The first part of the book is new: a rather dry series of chapters that focus on Cooper's Goal-Directed Design methodology. It's refreshingly un-agile, but seems soberingly impractical for all but those with money to burn, as it requires investment of time in analysis and design that few companies are prepared to make these days.

The second part of the book outlines high-level principles: application posture (an unfortunate typo refers to four postures, of which only three are listed - the "parasitic" posture from the original edition seems to have been dropped), excise, metaphors and idioms. Cooper cautions against overextending metaphors, and generally prefers idioms that have to be learned instead. The difficulty is that he gives no advice on distinguishing good and bad idioms.

The third part focuses at a lower level of detail, outlining uses and abuses of certain user interface elements: controls, text fields, menus, tooltips, etc. There are changes from the first edition here, but they are subtle, and there is a feeling that we haven't moved on all that much in terms of good interaction design, judging from the number of poor examples Cooper is able to cite. And it's true: the most depressing thing about reading this book is the number of references it triggers to the applications we write at work, and their poor usability (management ususally prefer the word "intuitive", which to my mind serves mainly to confirm their "unique" insight and value).

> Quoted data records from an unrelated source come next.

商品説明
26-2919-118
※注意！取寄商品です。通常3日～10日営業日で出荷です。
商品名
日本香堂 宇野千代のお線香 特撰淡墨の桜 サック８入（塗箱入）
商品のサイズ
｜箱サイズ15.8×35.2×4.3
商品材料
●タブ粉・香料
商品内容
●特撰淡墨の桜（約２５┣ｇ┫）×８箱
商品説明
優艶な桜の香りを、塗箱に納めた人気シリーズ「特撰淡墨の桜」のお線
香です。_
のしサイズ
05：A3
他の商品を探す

At one level it's all good and worthy stuff, but at another, you have to wonder that the person complaining that it's too easy for programmers to just throw up a message box (a disruptive and mostly unnecessary behaviour for the user to deal with) is one of the guys who wrote the original Visual Basic. The tool creator is not responsible for the way his tools are used, but he cannot completely absolve himself of responsibility either. (An irritation in the book is that, presumably in an attempt to be politically correct, Cooper's users are forever undergoing gender realignment between paragraphs). The sometimes polemic style is effective at questioning assumptions, but the gap between theory and practice seems very wide to bridge at present.